■ TASK OBJECTIVE: Edit the text in the material below by changing every "Cursos" to "Clases" and keeping everything else the same. Leave the pictures out of your answer.

◇ ◇ ◇

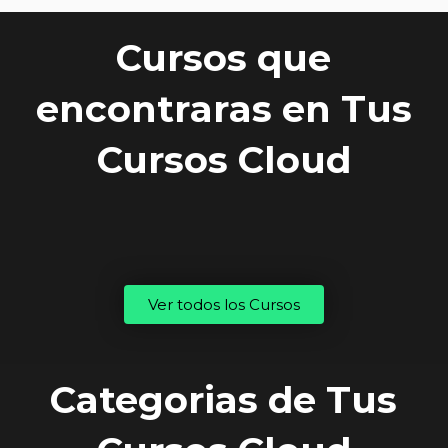
Cursos que
encontraras en Tus
Cursos Cloud
Ver todos los Cursos
Categorias de Tus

◇ ◇ ◇

■ RESULT:
Clases que
encontraras en Tus
Clases Cloud
Ver todos los Clases
Categorias de Tus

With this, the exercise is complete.